(607c) Integration of Iterative Learning Control and Model Predictive Control for Point-to-Point Tracking Problem

Iterative learning control (ILC) is an effective control technique for handling repetitive, cyclic, iterative or batch processes which repeat a same task on a finite time interval. ILC was originally introduced for manipulating robots and has been applied to many industrial processes. However, conventional ILC cannot reject real-time disturbances because control actions are calculated based on the tracking error of the previous batch.
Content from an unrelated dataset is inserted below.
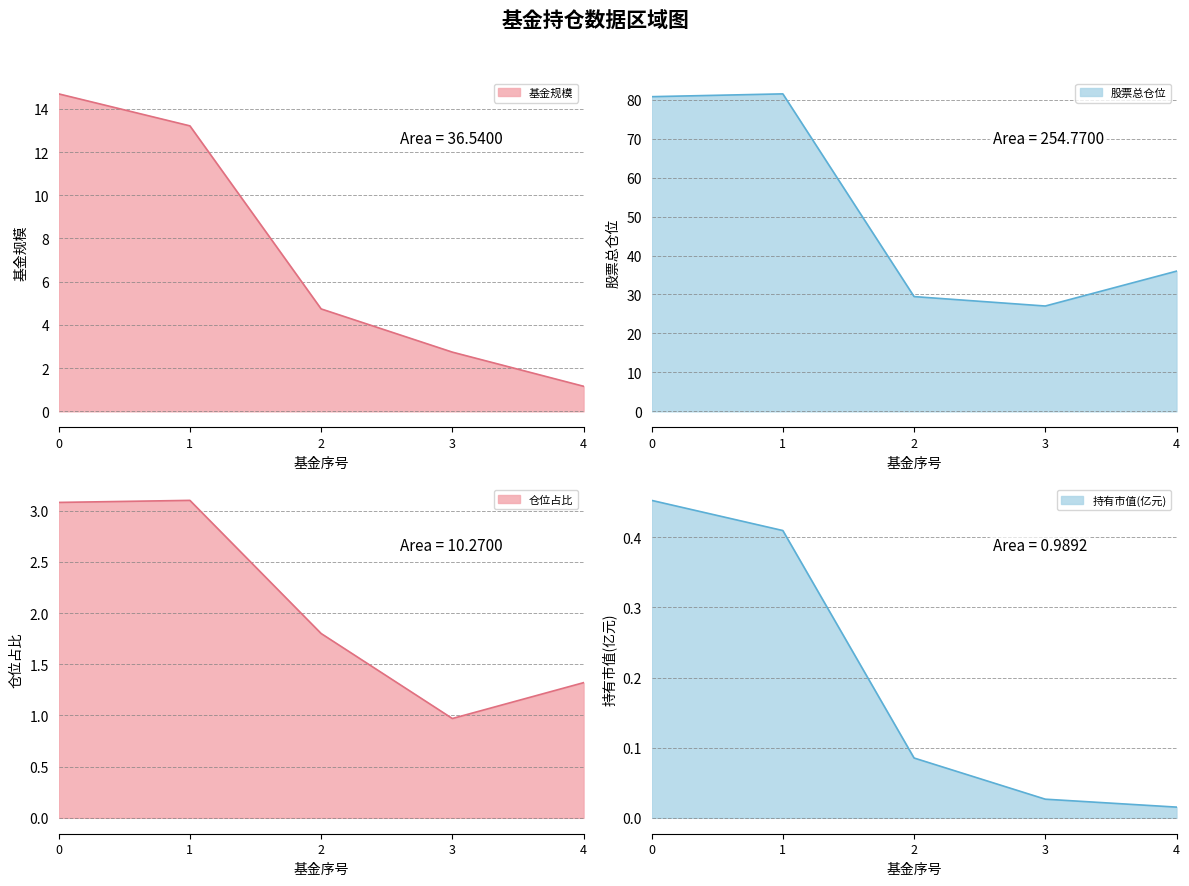

Between 0 and 4, which series saw the biggest shift?

股票总仓位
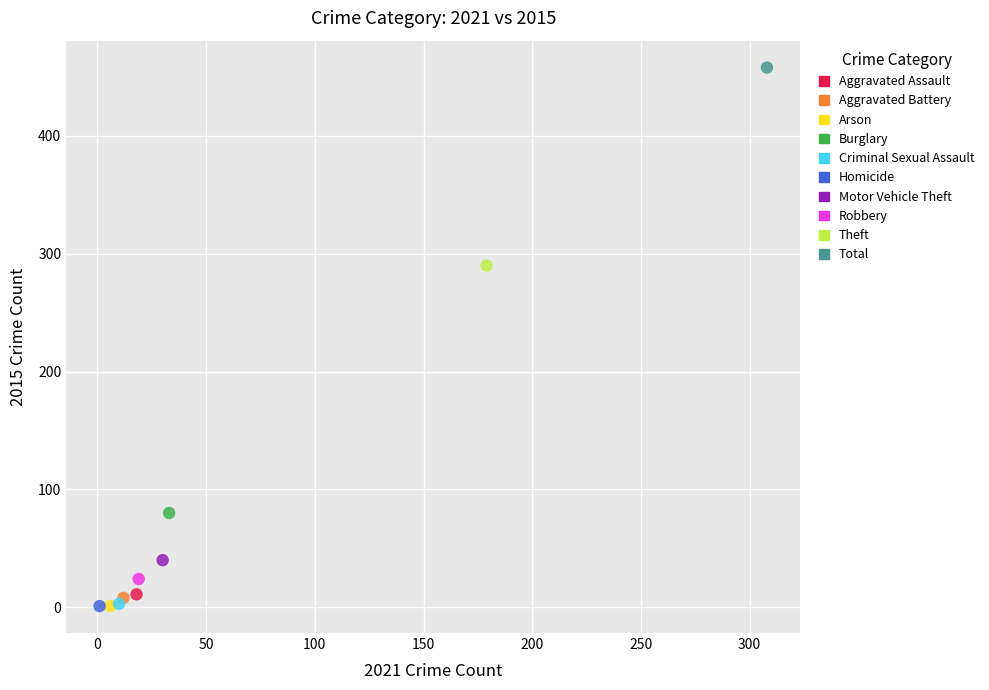

What are all the series names shown in the legend?

Aggravated Assault, Aggravated Battery, Arson, Burglary, Criminal Sexual Assault, Homicide, Motor Vehicle Theft, Robbery, Theft, Total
Much research has been conducted to incorporate feedback controller into ILC. Among them, the ILC method combined with model predictive control (MPC), referred to as iterative learning model predictive control (ILMPC), has attracted much attention due to their applicability to constrained multivariable control problems in the process industry. The main purpose of the ILMPC method is to track an entire reference trajectory at every time step of the operation. However, the entire reference trajectory is not always relevant for many practical applications such as the robotic “pick and place” task, crane control, rapid thermal process, and chemical batch reactor. The errors at certain time points are only relevant, and regulating the system at the time points of interest is the point-to-point (PTP) tracking problem.

For real-time feedback control of PTP tracking problem, we propose a PTP ILC method combined with MPC, called point-to-point iterative learning model predictive control (PTP ILMPC). Unlike general tracking problems, PTP tracking problems have output errors at desired time points only. Thus, conventional feedback controller cannot be used for PTP tracking problems because it requires output errors at every time step as the real-time feedback. The proposed PTP ILMPC uses state variables instead of output errors of each time step as feedback signals and minimizes the output errors at the specified time points in the future time window. Thus, it can be applied using the desired reference points without an arbitrary reference trajectory that passes through the desired reference points. The proposed method can seamlessly handle tracking, quality control, and constraints handling problems with a single controller. This study also presents the nominal and robust stability analyses of the proposed method.